> **REQUIRED ACTION**:
From the data below, repeat exactly the lines from the line with "X79765300Y-92750100D03*" to the line with "X87565000Y-124460000D03*", both included.

[Circuit design data]
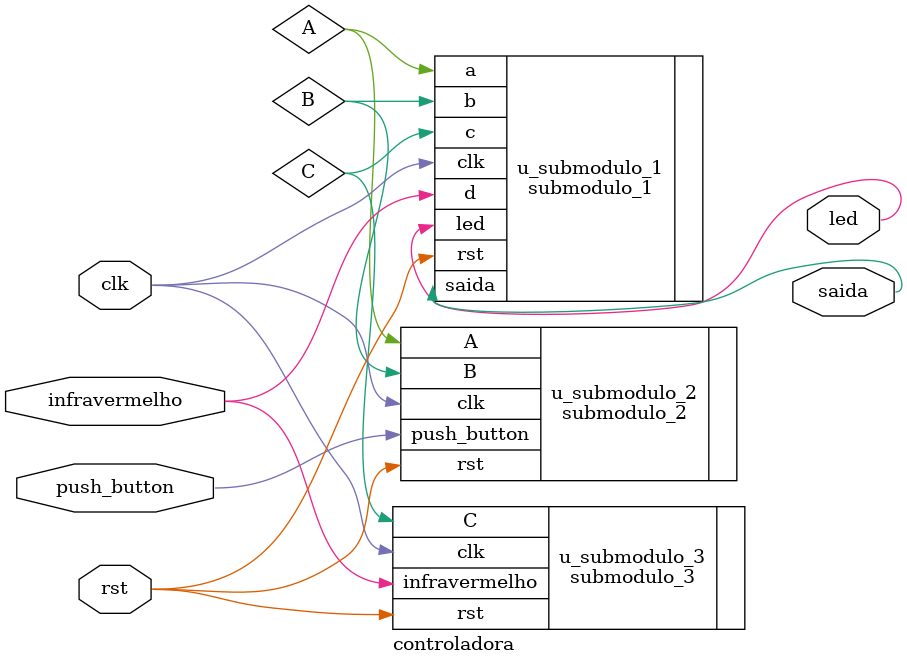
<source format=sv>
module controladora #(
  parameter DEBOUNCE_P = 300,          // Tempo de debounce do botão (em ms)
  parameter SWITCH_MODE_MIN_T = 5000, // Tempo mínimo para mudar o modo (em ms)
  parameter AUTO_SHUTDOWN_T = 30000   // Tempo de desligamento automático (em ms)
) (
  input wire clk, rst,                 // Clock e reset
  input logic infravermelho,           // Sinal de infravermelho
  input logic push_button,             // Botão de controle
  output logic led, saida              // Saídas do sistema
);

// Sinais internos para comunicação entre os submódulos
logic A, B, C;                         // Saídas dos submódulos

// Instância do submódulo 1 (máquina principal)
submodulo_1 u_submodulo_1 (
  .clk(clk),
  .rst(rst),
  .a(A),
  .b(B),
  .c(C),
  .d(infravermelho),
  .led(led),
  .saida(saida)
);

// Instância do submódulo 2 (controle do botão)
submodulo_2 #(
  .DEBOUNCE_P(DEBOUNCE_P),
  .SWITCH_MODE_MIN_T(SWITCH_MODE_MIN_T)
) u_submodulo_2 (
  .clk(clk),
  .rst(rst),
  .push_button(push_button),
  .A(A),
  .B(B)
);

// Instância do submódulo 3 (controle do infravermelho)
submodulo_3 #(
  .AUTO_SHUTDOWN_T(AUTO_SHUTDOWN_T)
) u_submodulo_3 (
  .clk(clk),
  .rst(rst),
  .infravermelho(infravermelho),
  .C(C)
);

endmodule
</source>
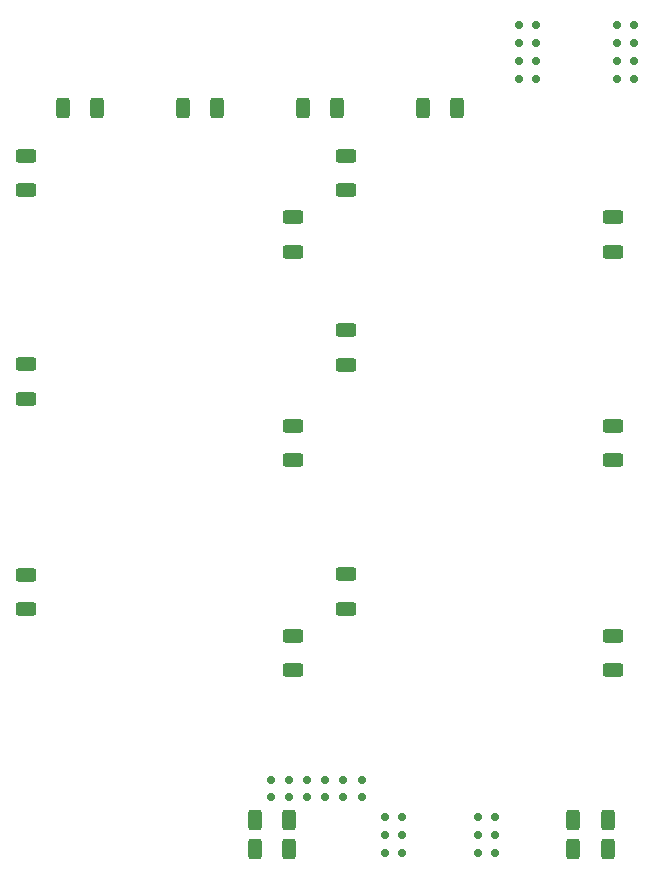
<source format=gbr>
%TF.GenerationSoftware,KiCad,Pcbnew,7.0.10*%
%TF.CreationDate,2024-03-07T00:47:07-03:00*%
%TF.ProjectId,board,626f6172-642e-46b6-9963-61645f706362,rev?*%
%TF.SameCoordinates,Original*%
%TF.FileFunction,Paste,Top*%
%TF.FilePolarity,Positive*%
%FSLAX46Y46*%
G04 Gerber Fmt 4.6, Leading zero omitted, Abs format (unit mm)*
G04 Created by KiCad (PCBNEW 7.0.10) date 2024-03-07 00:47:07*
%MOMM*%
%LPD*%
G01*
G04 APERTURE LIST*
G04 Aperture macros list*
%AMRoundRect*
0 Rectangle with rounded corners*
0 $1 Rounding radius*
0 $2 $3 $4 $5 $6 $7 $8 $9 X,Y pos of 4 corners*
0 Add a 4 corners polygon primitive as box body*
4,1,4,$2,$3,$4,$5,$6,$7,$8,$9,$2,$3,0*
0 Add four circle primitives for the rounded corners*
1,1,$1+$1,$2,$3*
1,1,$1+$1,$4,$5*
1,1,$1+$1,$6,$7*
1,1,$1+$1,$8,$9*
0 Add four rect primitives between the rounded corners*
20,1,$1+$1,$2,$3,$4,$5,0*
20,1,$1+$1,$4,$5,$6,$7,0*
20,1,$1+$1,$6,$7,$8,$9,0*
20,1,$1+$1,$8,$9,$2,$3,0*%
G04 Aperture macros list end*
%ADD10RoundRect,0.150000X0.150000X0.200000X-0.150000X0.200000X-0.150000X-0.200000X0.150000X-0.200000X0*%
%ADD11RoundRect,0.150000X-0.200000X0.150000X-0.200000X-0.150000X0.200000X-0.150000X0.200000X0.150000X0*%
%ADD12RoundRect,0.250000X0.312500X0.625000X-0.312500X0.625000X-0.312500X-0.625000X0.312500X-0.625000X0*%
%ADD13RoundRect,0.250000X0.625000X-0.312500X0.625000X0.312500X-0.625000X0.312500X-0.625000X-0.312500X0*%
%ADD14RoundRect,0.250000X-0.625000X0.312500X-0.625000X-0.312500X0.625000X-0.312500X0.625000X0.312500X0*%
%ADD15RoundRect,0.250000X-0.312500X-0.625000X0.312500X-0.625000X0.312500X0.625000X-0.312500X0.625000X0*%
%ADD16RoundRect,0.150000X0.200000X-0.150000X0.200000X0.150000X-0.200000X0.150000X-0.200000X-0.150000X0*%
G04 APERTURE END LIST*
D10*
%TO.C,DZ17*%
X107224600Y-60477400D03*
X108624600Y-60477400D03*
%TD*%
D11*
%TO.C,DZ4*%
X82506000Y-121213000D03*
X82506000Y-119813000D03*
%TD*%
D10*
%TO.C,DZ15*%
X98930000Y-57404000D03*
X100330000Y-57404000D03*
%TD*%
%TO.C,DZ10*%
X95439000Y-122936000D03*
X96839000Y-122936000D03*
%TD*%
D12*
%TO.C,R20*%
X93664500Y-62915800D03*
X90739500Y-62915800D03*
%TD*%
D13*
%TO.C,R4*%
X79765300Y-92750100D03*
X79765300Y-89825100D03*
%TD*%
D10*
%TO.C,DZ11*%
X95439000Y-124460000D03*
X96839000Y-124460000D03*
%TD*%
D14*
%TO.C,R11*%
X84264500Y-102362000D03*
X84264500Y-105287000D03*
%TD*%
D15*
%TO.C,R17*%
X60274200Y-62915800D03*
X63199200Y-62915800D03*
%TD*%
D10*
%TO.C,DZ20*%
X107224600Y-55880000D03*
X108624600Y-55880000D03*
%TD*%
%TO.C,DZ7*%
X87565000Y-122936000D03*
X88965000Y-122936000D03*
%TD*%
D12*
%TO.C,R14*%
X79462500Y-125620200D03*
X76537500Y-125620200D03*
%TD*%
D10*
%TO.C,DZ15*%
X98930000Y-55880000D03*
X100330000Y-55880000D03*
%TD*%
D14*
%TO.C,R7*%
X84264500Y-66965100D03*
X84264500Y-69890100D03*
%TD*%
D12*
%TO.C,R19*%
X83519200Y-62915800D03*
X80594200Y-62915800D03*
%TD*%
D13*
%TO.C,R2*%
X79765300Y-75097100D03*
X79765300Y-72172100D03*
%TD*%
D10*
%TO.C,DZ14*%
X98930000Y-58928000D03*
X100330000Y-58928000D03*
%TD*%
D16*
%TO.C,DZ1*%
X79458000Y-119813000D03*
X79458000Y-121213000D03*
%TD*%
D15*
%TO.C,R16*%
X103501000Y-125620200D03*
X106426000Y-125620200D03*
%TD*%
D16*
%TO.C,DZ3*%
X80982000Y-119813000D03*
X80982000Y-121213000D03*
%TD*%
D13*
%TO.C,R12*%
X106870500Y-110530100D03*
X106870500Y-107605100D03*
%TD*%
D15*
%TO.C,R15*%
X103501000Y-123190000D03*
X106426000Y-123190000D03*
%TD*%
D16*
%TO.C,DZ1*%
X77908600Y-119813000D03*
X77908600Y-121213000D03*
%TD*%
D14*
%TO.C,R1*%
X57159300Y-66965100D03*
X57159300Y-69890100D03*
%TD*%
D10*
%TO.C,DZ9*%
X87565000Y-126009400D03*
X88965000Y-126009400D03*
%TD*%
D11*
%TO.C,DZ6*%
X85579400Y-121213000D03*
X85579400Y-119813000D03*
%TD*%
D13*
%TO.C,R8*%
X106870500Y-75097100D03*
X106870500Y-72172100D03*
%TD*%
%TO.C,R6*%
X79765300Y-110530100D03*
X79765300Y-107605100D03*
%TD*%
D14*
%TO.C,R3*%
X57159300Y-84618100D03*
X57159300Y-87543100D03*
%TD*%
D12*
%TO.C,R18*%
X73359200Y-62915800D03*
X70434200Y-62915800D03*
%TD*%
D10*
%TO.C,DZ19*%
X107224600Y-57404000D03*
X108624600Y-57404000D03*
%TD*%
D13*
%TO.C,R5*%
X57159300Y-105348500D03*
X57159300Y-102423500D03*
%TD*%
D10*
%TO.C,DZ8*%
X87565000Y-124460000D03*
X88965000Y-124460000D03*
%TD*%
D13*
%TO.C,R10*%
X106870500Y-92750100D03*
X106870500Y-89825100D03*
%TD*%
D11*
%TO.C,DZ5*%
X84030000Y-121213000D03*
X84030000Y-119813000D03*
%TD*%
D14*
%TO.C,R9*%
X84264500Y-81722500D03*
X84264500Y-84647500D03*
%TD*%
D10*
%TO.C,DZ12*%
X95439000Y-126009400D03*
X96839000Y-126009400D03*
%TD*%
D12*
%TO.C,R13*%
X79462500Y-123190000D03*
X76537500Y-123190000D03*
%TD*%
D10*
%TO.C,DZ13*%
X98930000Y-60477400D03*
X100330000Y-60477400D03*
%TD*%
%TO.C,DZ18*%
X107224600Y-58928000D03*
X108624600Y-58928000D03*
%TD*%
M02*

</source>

> **OUTPUT FOR THIS EXERCISE**:
X79765300Y-92750100D03*
X79765300Y-89825100D03*
%TD*%
D10*
%TO.C,DZ11*%
X95439000Y-124460000D03*
X96839000Y-124460000D03*
%TD*%
D14*
%TO.C,R11*%
X84264500Y-102362000D03*
X84264500Y-105287000D03*
%TD*%
D15*
%TO.C,R17*%
X60274200Y-62915800D03*
X63199200Y-62915800D03*
%TD*%
D10*
%TO.C,DZ20*%
X107224600Y-55880000D03*
X108624600Y-55880000D03*
%TD*%
%TO.C,DZ7*%
X87565000Y-122936000D03*
X88965000Y-122936000D03*
%TD*%
D12*
%TO.C,R14*%
X79462500Y-125620200D03*
X76537500Y-125620200D03*
%TD*%
D10*
%TO.C,DZ15*%
X98930000Y-55880000D03*
X100330000Y-55880000D03*
%TD*%
D14*
%TO.C,R7*%
X84264500Y-66965100D03*
X84264500Y-69890100D03*
%TD*%
D12*
%TO.C,R19*%
X83519200Y-62915800D03*
X80594200Y-62915800D03*
%TD*%
D13*
%TO.C,R2*%
X79765300Y-75097100D03*
X79765300Y-72172100D03*
%TD*%
D10*
%TO.C,DZ14*%
X98930000Y-58928000D03*
X100330000Y-58928000D03*
%TD*%
D16*
%TO.C,DZ1*%
X79458000Y-119813000D03*
X79458000Y-121213000D03*
%TD*%
D15*
%TO.C,R16*%
X103501000Y-125620200D03*
X106426000Y-125620200D03*
%TD*%
D16*
%TO.C,DZ3*%
X80982000Y-119813000D03*
X80982000Y-121213000D03*
%TD*%
D13*
%TO.C,R12*%
X106870500Y-110530100D03*
X106870500Y-107605100D03*
%TD*%
D15*
%TO.C,R15*%
X103501000Y-123190000D03*
X106426000Y-123190000D03*
%TD*%
D16*
%TO.C,DZ1*%
X77908600Y-119813000D03*
X77908600Y-121213000D03*
%TD*%
D14*
%TO.C,R1*%
X57159300Y-66965100D03*
X57159300Y-69890100D03*
%TD*%
D10*
%TO.C,DZ9*%
X87565000Y-126009400D03*
X88965000Y-126009400D03*
%TD*%
D11*
%TO.C,DZ6*%
X85579400Y-121213000D03*
X85579400Y-119813000D03*
%TD*%
D13*
%TO.C,R8*%
X106870500Y-75097100D03*
X106870500Y-72172100D03*
%TD*%
%TO.C,R6*%
X79765300Y-110530100D03*
X79765300Y-107605100D03*
%TD*%
D14*
%TO.C,R3*%
X57159300Y-84618100D03*
X57159300Y-87543100D03*
%TD*%
D12*
%TO.C,R18*%
X73359200Y-62915800D03*
X70434200Y-62915800D03*
%TD*%
D10*
%TO.C,DZ19*%
X107224600Y-57404000D03*
X108624600Y-57404000D03*
%TD*%
D13*
%TO.C,R5*%
X57159300Y-105348500D03*
X57159300Y-102423500D03*
%TD*%
D10*
%TO.C,DZ8*%
X87565000Y-124460000D03*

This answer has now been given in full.